Perhaps a dependency on foo:any by (for example) bar:mips should
always be satisfiable by foo:mips (as though the :any had been omitted),
regardless of foo's multi-arch status? This would bring it back to the
same meaning as omitting the :any, in the trivial case where only one
architecture is enabled.

Perhaps a dependency on foo:any should always be satisfiable by foo:all,
regardless of foo's multi-arch status? (which must be either no or
foreign in this case I think)

Perhaps a dependency on foo:any should be satisfiable by any instance
of foo that is Multi-Arch: foreign? (In this case the :any is completely
redundant, because foreign sets up a similar situation from the other end)

> >     * If there is such a conflict, but the relevant packages are not
> >       coinstallable due to package relations, is that ok?

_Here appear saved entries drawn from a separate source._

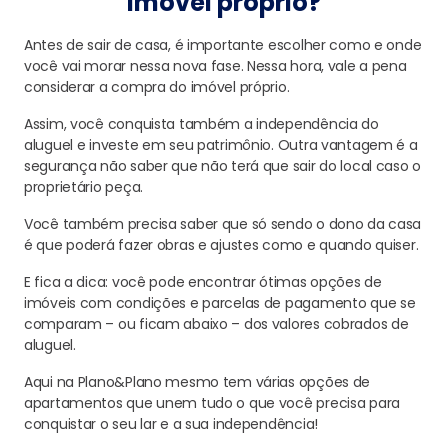
imóvel próprio?
Antes de sair de casa, é importante escolher como e onde
você vai morar nessa nova fase. Nessa hora, vale a pena
considerar a compra do imóvel próprio.
Assim, você conquista também a independência do
aluguel e investe em seu patrimônio. Outra vantagem é a
segurança não saber que não terá que sair do local caso o
proprietário peça.
Você também precisa saber que só sendo o dono da casa
é que poderá fazer obras e ajustes como e quando quiser.
E fica a dica: você pode encontrar ótimas opções de
imóveis com condições e parcelas de pagamento que se
comparam – ou ficam abaixo – dos valores cobrados de
aluguel.
Aqui na Plano&Plano mesmo tem várias opções de
apartamentos que unem tudo o que você precisa para
conquistar o seu lar e a sua independência!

Example: libc6
> >       has such a conflict on /lib/ld.so.1 for mips and mipsel.
> >       (Presently, you get an unpack error here.)
> 
> If libc6's use is legitimate then it seems we'd need to include this as
> an exception.

libc6's use is mandated by the distro-independent mips* ABIs, so we
can't avoid it (unless we are willing to make binaries built on
Debian mips unusable on other distros, including older Debian, by
defining a Debian-specific ELF interpreter like
/lib/mips-linux-gnu/ld.so.1).

> > I think "the files installed by ``Architecture: all`` packages always
> > provide architecture-independent interfaces." is too broad. The counter
> > example is haskell-devscripts-minimal. This needs to be weakened
> > somehow.

I would argue that these interfaces are architecture-independent from
the perspective of the package's (lack of) architecture. What they
are not independent of is the *build machine* architecture, just like
running uname -m or inspecting /proc/cpuinfo aren't independent of the
build machine architecture. This is certainly a problem for
cross-compilation, but it isn't the same issue as in dpkg or pkg-config,
where the architecture for which dpkg or pkg-config was built gets
hard-coded into its installed files (as the output of --print-architecture
or part of the default search path, respectively).

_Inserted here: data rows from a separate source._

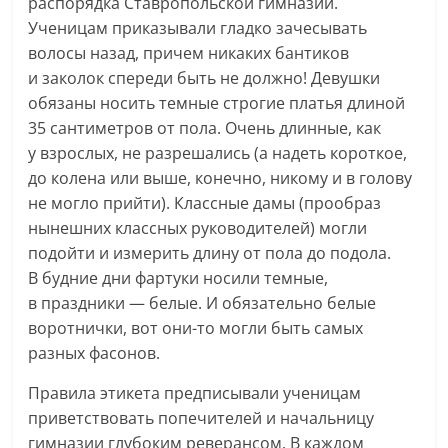
распорядка Ставропольской гимназии.
Ученицам приказывали гладко зачесывать
волосы назад, причем никаких бантиков
и заколок спереди быть не должно! Девушки
обязаны носить темные строгие платья длиной
35 сантиметров от пола. Очень длинные, как
у взрослых, не разрешались (а надеть короткое,
до колена или выше, конечно, никому и в голову
не могло прийти). Классные дамы (прообраз
нынешних классных руководителей) могли
подойти и измерить длину от пола до подола.
В будние дни фартуки носили темные,
в праздники — белые. И обязательно белые
воротнички, вот они-то могли быть самых
разных фасонов.
Правила этикета предписывали ученицам
приветствовать попечителей и начальницу
гимназии глубоким реверансом. В каждом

> > For instance, the policy should make it
> > clear that marking libmdds-dev `Multi-Arch: foreign` (fictional, see
> > #843023) would be a policy violation.

It is not clear to me that doing so *should* be a policy violation. If
libmdds-dev contains only headers (no shared or static library), and it
exposes architecture-independent libboost-dev headers (but no Boost
shared or static library), is there really anything wrong with having
libboost-dev from "the wrong architecture"?